I recently attended the Biennial Conference on Chemical Education, where I explained the Floating Letters activity that appears on page 9 of this year’s edition of Celebrating Chemistry, ACS’s kid-friendly, hands-on activity publication for exploring important chemistry topics. In this experiment, if you place two M&M candies in lukewarm water, the colored dyes coating the candies dissolve but form an interface giving a clear line of separation between the two colors. Leave them for longer, and the insoluble M detaches and floats to the surface. Conference attendees were running to the meeting’s snack table to find M&M’s to try the experiment for themselves.
Outreach can be as easy as that. With some candies and plastic cups, you can get the public talking about and exploring chemical concepts. Other inexpensive, hands-on outreach activities, along with Celebrating Chemistry, the Floating Letters activity, and details on how to get involved in your community, can be found at www.acs.org/ncw.
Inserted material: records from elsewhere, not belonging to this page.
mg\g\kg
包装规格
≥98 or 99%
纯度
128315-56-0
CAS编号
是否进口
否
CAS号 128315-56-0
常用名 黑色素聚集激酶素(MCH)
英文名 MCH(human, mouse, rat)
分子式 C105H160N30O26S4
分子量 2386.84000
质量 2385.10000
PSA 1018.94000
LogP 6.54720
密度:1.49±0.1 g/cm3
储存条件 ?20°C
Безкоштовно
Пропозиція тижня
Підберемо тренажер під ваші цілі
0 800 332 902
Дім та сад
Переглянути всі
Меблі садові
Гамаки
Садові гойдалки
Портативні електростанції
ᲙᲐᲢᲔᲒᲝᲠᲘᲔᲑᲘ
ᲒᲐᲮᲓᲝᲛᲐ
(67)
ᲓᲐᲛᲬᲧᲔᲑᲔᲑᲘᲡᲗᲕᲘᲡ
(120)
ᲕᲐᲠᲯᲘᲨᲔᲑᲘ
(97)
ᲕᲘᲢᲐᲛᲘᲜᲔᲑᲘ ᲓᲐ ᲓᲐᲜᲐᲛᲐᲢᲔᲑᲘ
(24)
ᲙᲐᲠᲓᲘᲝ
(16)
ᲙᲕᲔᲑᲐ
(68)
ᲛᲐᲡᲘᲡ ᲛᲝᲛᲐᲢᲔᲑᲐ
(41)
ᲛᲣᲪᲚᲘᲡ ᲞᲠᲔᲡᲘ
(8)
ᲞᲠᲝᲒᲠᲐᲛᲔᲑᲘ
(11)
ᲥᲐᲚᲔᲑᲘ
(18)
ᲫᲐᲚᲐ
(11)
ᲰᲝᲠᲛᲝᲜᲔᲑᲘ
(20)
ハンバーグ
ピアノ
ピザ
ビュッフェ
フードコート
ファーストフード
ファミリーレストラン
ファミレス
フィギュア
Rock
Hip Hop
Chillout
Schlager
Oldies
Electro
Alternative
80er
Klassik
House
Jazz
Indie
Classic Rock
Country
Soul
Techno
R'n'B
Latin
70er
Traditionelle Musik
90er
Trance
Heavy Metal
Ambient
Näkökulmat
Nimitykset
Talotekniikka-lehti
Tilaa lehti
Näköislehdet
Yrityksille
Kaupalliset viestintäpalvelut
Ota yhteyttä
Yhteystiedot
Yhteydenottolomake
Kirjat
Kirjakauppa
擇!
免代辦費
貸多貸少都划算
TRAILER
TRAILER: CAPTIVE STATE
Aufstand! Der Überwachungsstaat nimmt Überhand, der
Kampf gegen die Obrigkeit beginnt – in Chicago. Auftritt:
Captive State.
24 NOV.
And remember, it’s never too late to run an event! CCA realizes that outreach is a year-round effort, and this year the committee began offering minigrants to support outreach during times that do not fall around National Chemistry Week or Chemists Celebrate Earth Day. Thanks to all who submitted applications. For this year, 10 grants worth up to $500 each were made available. The submission period ends on Sept. 30, and the awardees will be notified in November. Inquiries can be made to email@example.com.
You can support National Chemistry Week beyond the outreach component. Every year we offer prizes for K–12 students who create an illustrated poem based on the celebration’s theme, and local volunteers are needed to identify the best poems. The community event takes advantage of the proximity of National Chemistry Week to Halloween and encourages you to donate candy (maybe the leftover candy from your events) to a food bank or a service that provides candy to community members serving overseas.
Coming up soon will be the opportunity for your local section to recognize leaders in community outreach with the Local Section Outreach Volunteers of the Year Award. I hope local section leaders will take this opportunity to have their outstanding volunteers highlighted on the Get Involved, Stay Involved website (www.acs.org/getinvolved).
Thanks to all volunteers for creating safe and fun events for the community to discover and appreciate the joys of chemistry. Together we can help eliminate the first part of my well-meaning colleague’s statement.
Views expressed on this page are those of the author and not necessarily those of ACS.